Task input: Begin

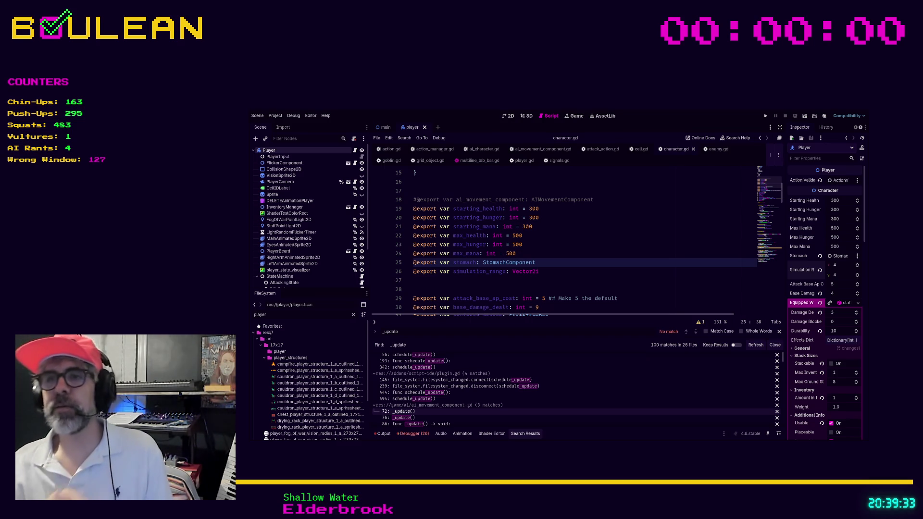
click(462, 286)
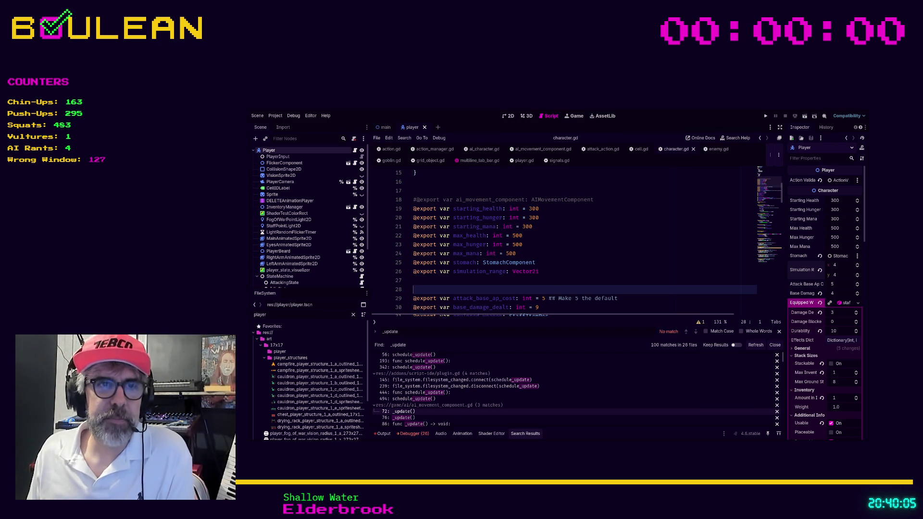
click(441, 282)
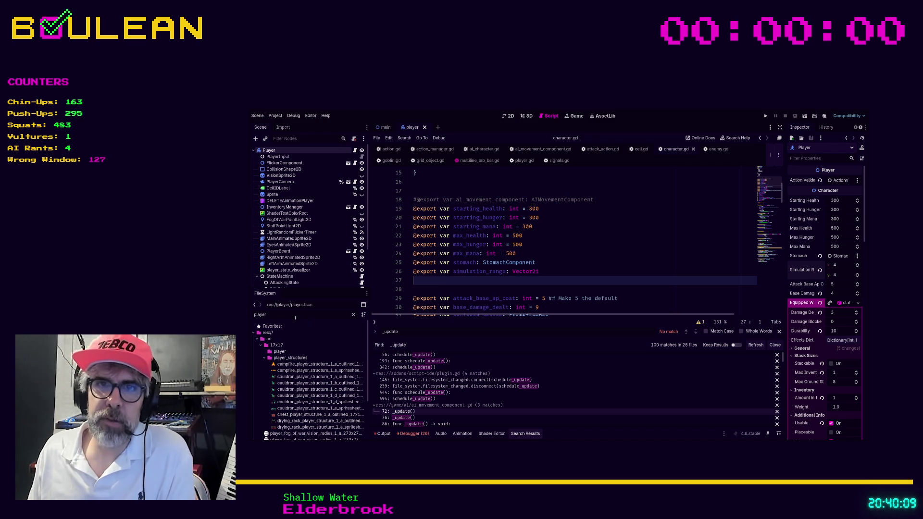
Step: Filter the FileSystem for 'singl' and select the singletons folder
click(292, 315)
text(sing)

Task input: End

• [Goal of the exercise]
Output the records above exactly as written, but leave out the pictures.

• [Expected output]
click(462, 286)
click(441, 282)
Step: Filter the FileSystem for 'singl' and select the singletons folder
click(292, 315)
text(sing)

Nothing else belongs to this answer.